Minha garganta se apertou. Minhas mãos tremiam. Isso não era um brinde; era uma punição. Uma execução pública da minha dignidade, do meu bem-estar, da minha própria vida. Ele queria que eu sofresse. Ele queria que eu me lembrasse.
"Christian, eu...", comecei, minha voz falhando.
Seus olhos se estreitaram.
"Beba. A menos que queira que meus amigos aqui vejam aqueles vídeos. Pense na sua reputação, Elena. Sua carreira artística. Tudo se vai. Assim." Ele estalou os dedos.
Os rostos ao redor da mesa se turvaram. Eles estavam todos assistindo, pequenos abutres esperando pelo banquete. Ninguém ajudaria. Ninguém desafiaria Christian Bittencourt.
Minha mão, entorpecida e sem resposta, alcançou o copo. O líquido verde vibrante brilhava sob as luzes do clube, um veneno belo e mortal. Levei-o aos lábios, o cheiro doce e cítrico fazendo minha pele arrepiar.
Um gole. Depois outro. O calor se espalhou pela minha garganta, depois um formigamento estranho. Minha pele começou a pinicar, depois a coçar. Minha respiração ficou superficial. Eu podia sentir minhas vias aéreas se contraindo, um terror familiar subindo em meu peito.
Engoli, forçando para baixo, forçando outro gole. Minha visão nadava.

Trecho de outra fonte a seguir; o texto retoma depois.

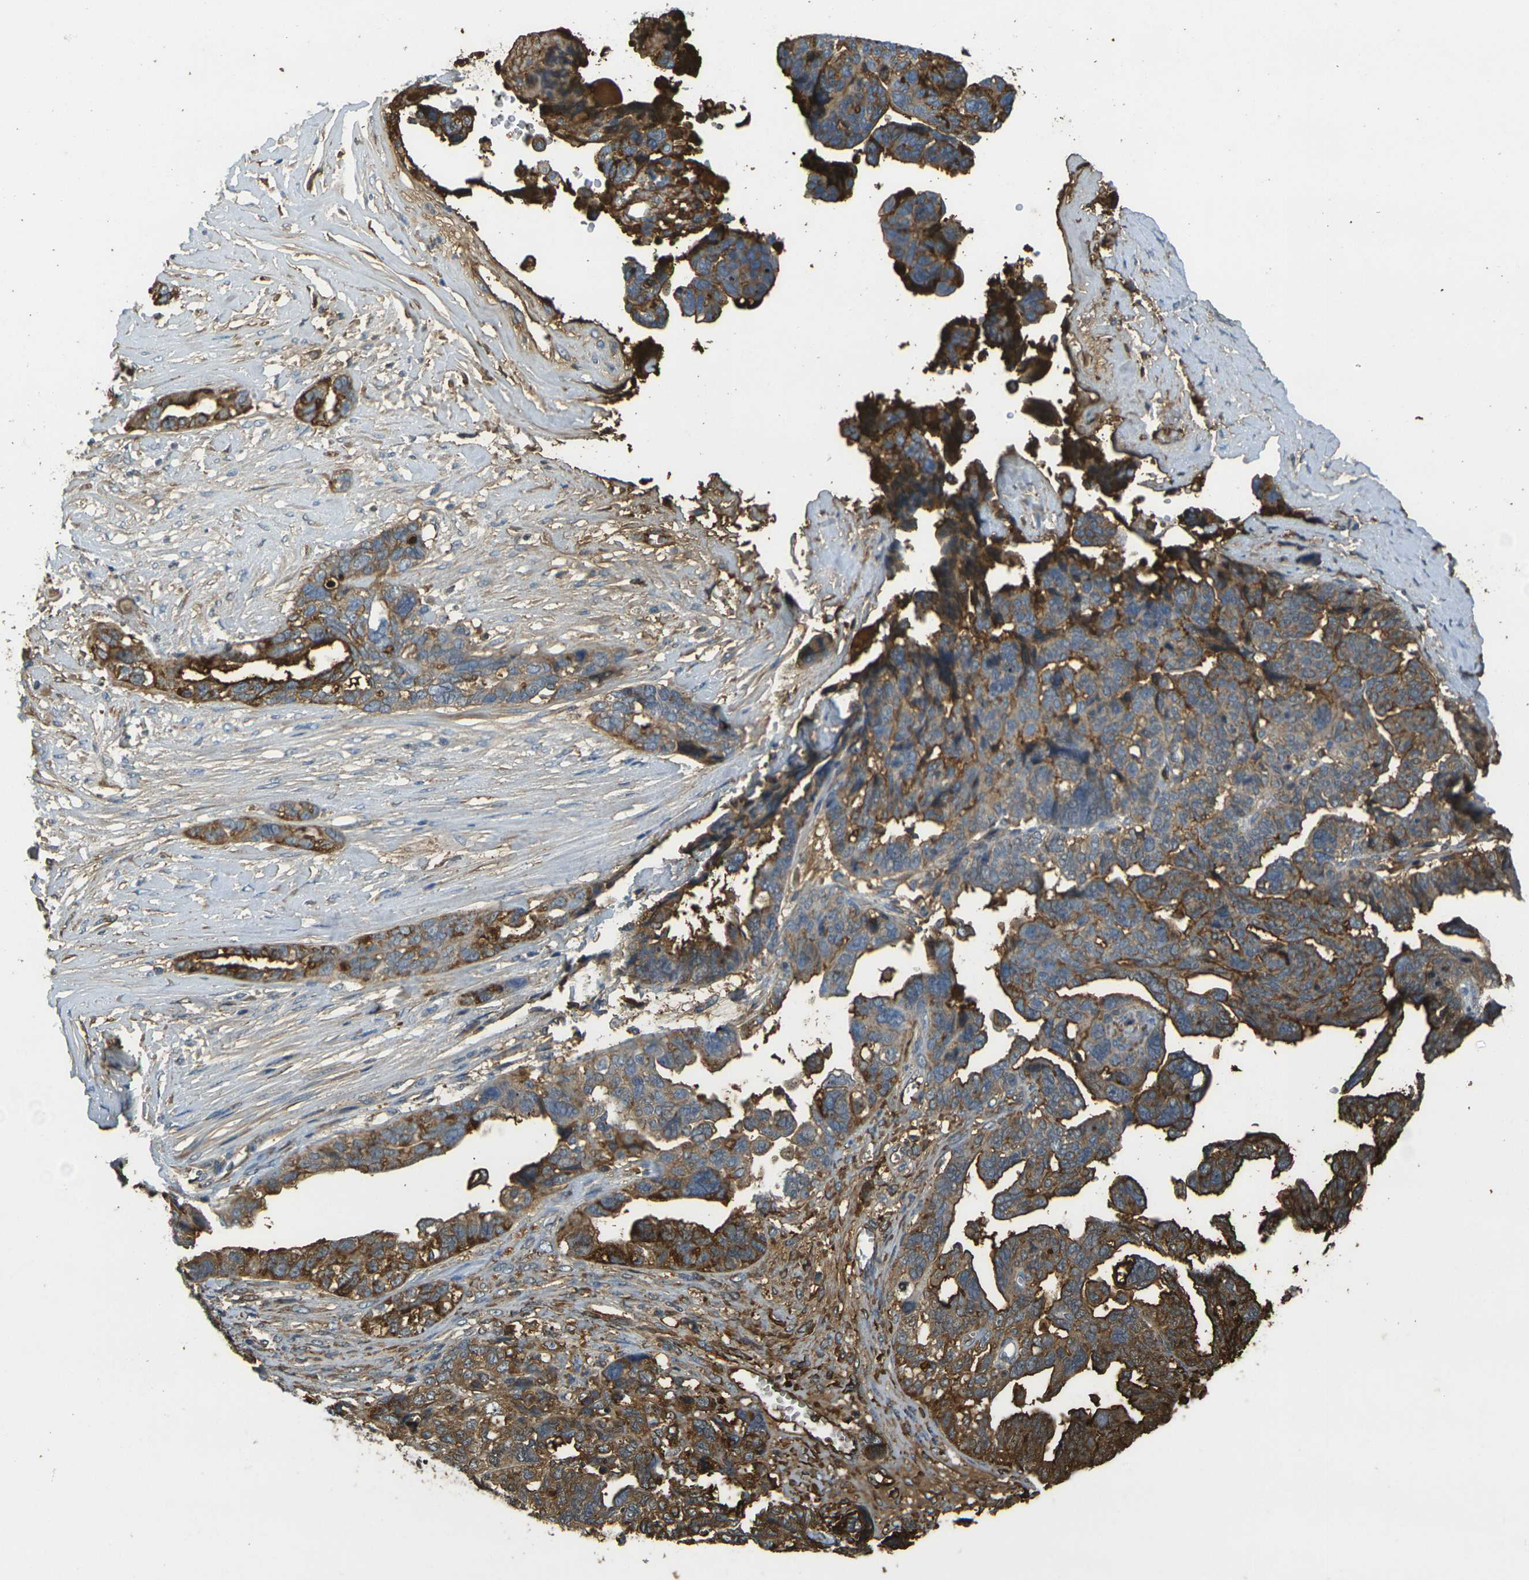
{"staining": {"intensity": "strong", "quantity": ">75%", "location": "cytoplasmic/membranous"}, "tissue": "ovarian cancer", "cell_type": "Tumor cells", "image_type": "cancer", "snomed": [{"axis": "morphology", "description": "Cystadenocarcinoma, serous, NOS"}, {"axis": "topography", "description": "Ovary"}], "caption": "Ovarian serous cystadenocarcinoma was stained to show a protein in brown. There is high levels of strong cytoplasmic/membranous expression in approximately >75% of tumor cells.", "gene": "PLCD1", "patient": {"sex": "female", "age": 79}}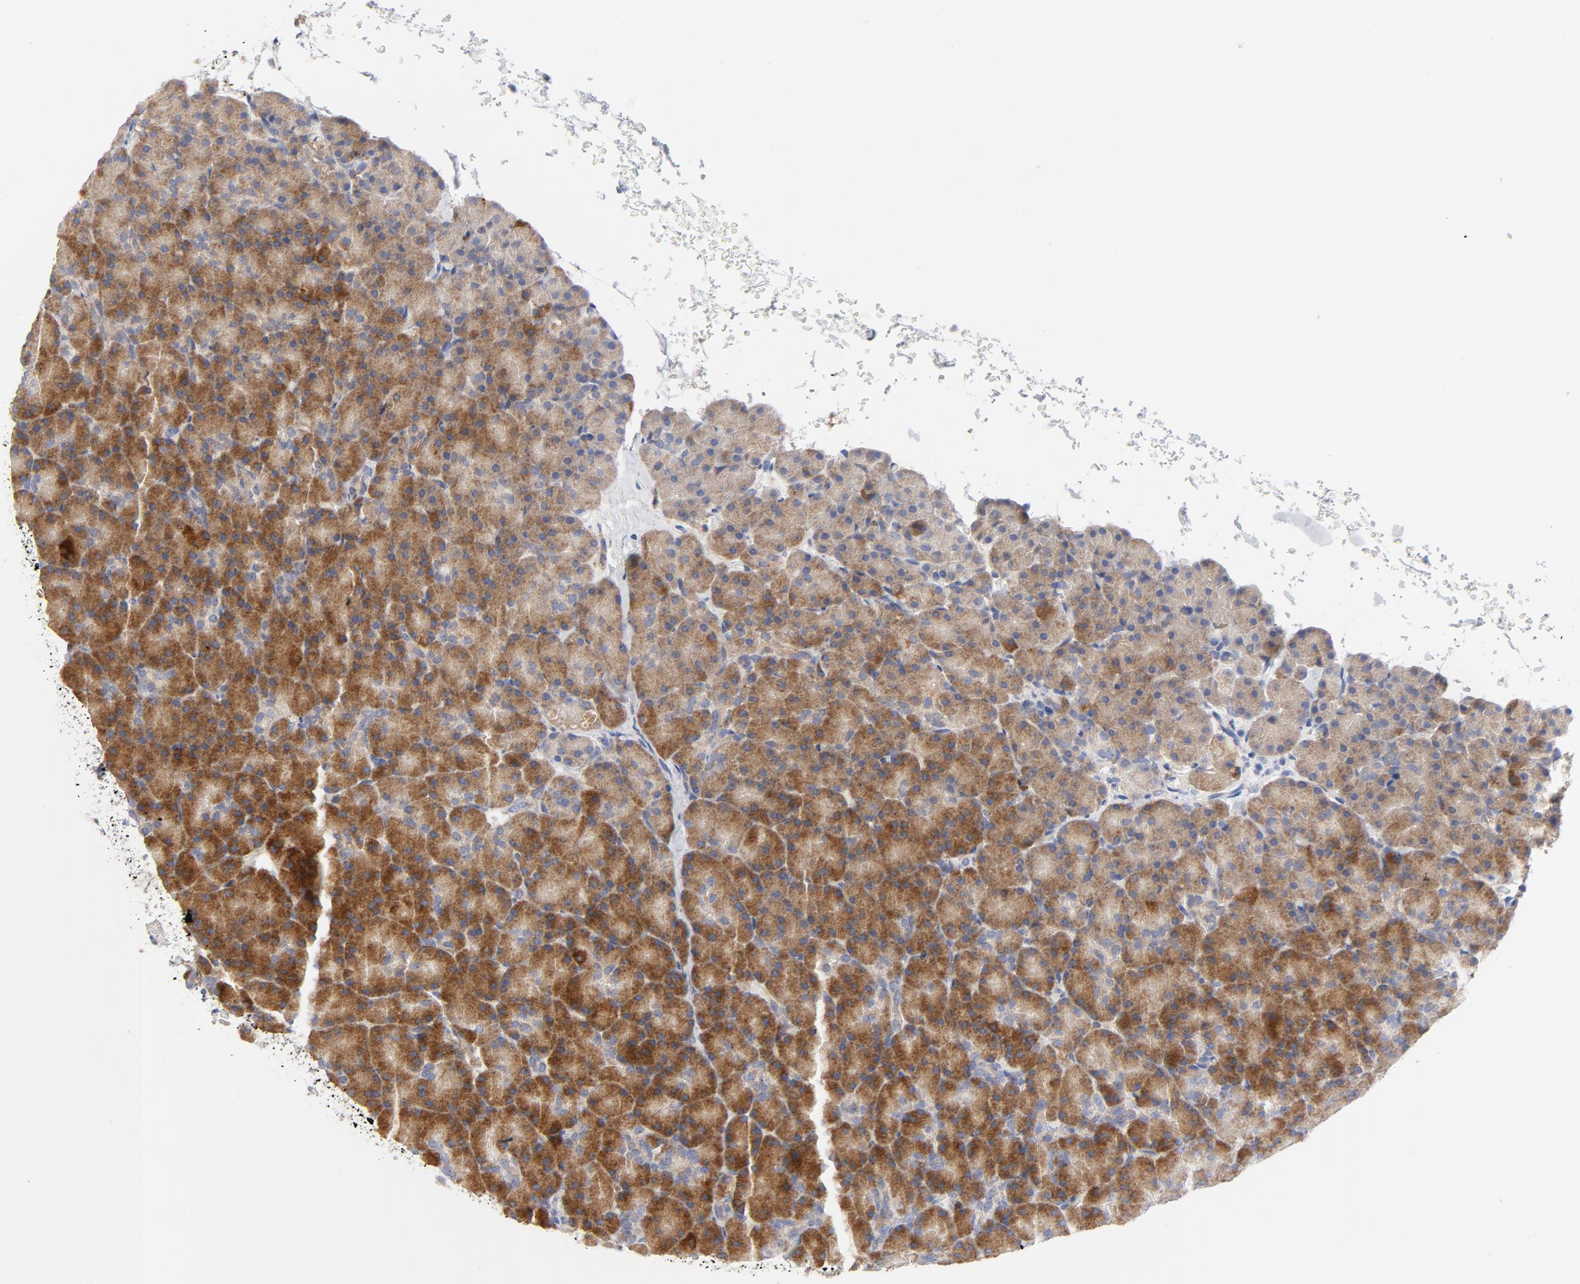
{"staining": {"intensity": "strong", "quantity": "<25%", "location": "cytoplasmic/membranous"}, "tissue": "pancreas", "cell_type": "Exocrine glandular cells", "image_type": "normal", "snomed": [{"axis": "morphology", "description": "Normal tissue, NOS"}, {"axis": "topography", "description": "Pancreas"}], "caption": "This is a histology image of immunohistochemistry staining of normal pancreas, which shows strong expression in the cytoplasmic/membranous of exocrine glandular cells.", "gene": "RAPGEF3", "patient": {"sex": "female", "age": 43}}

Minha cabeça latejava. Christian me observava, um lampejo de algo em seus olhos – era preocupação? Ou apenas curiosidade mórbida?
Meu corpo convulsionou. Deixei o copo cair, o líquido esmeralda espirrando pela mesa polida. Minhas mãos voaram para minha garganta, arranhando o torno invisível que se apertava em volta da minha traqueia. Eu não conseguia respirar. Meus pulmões queimavam.
Ouvi gritos abafados, a voz de Christian, a preocupação fingida de Bia. Mas tudo estava distante, desaparecendo. Meus joelhos cederam. Caí no chão, minha visão se afunilando para o preto. A última coisa que vi foi o rosto de Christian, embaçando acima de mim, uma expressão fugaz de... algo.
"Posso... ir agora?", grasnei, minha voz mal um sussurro, enquanto a escuridão começava a me consumir.
"Claro, querida", a voz de Christian, chocantemente clara, cortou os sons que se desvaneciam. "Vá para casa. Descanse um pouco. Te vejo mais tarde. Bia e eu temos muito o que conversar."
"Você... você quase a matou", ouvi um sussurro frenético de um de seus amigos.
"Ela vai ficar bem", o tom desdenhoso de Christian. "Apenas uma pequena lição."
O mundo girou. Meu corpo convulsionou. Tropecei em direção ao banheiro, uma necessidade desesperada e animalesca de expelir o veneno. Mal cheguei a uma cabine antes de desabar, vomitando violentamente. Não era apenas a bebida. Era a bile de sua traição, o ácido de suas mentiras.
E então, eu vi. Em meio ao líquido esverdeado, um respingo de vermelho. Sangue. O meu próprio.
O último pensamento antes que a escuridão me tomasse por completo: Ele realmente me quer morta.